As reported at the time by The Inquisitr, Illinois' General Assembly approved House Bill 1438 at the end of May, in the closing days of the legislators' legislative session. Prior to passing the historic bill, Illinois' House and Senate had been working back and forth to come up with a compromise bill that satisfied the voting members of both chambers, as well as Pritzker.
One of the sticking points had been the status of the tens of thousands of Illinoisans currently engaged with criminal charges or convictions related to pot. Pritzker had wanted a bill that allowed for the pardoning of those already doing time for marijuana convictions, and for the expunging of the criminal records of those who had done their time. The bill that reached Pritzker's desk accomplished both of those things.
Another sticking point was whether or not Illinoisans would be allowed to grow their own cannabis. The bill that the assembly passed allowed for the state's existing medical marijuana users, with a physician's recommendation, to be allowed to grow up to five plants, according to Rolling Stone.Illinois' law allows for in-state residents to purchase up to 30 grams of cannabis per day, while out-of-state residents can purchase 15 grams. Cannabis flowers with a THC content of under 35 percent will be taxed at 10 percent; vape oils and other concentrates will be taxed at 25 percent; and cannabis-infused products such as candies and brownies will be taxed at 20 percent. Anyone who wishes to purchase cannabis must be at least 21 years of age or older.
Shanita Penny, president of the Oregon-based Minority Cannabis Business Association, says that she hopes that Illinois' cannabis industry will include representation by people of color, in sharp contrast to the industry's reputation for being lily-white. "I am hopeful that this thoughtful legislation... improves the representation of minorities as business owners in the industry and reinvesting in disadvantaged communities," she says.
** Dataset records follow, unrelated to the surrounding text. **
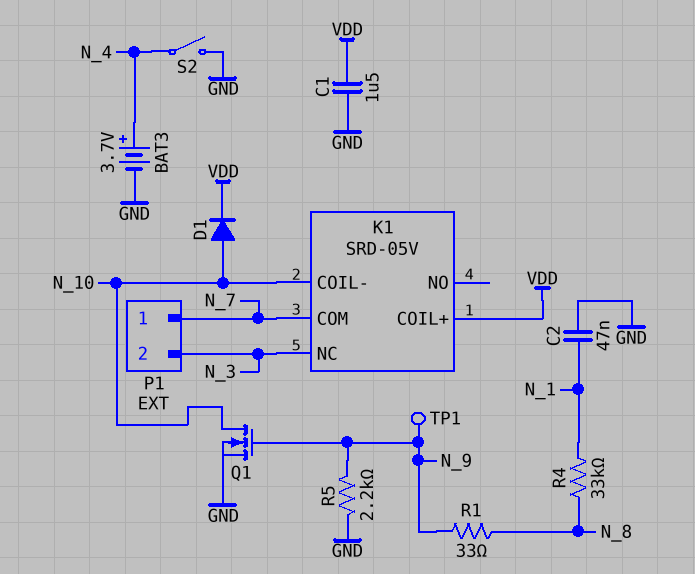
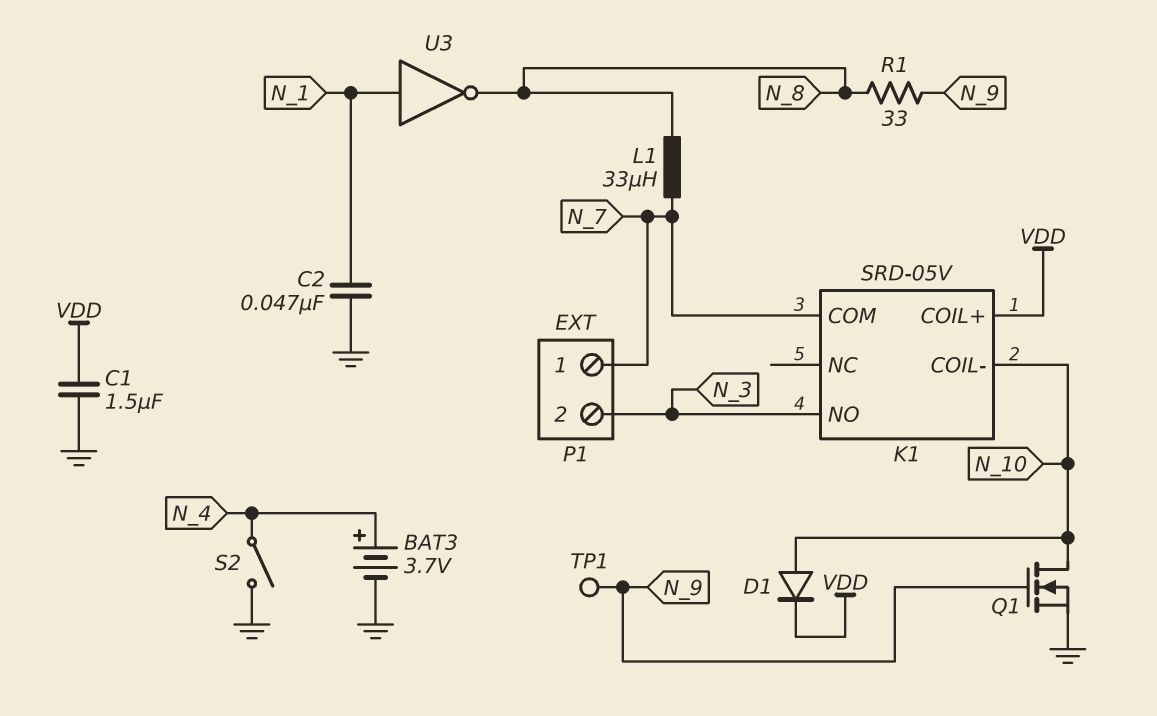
K1 pin NC: N_3 -> none
K1 pin NO: none -> N_3
L1: none -> 33uH (N_7, N_8)
R4: 33k (N_1, N_8) -> none
R5: 2.2k (GND, N_9) -> none
U3: none -> NOT (in N_1, out N_8)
According to ProCon.org, 33 states have some form of legalized marijuana, either recreational or medical. However, since the Obama administration, the federal government's policy has been one of not interfering with state marijuana laws as long as certain conditions -- such as keeping it out of the hands of children -- are met. The Trump administration has continued that policy, so far.
Illinois' recreational marijuana law takes effect on January 1, 2020.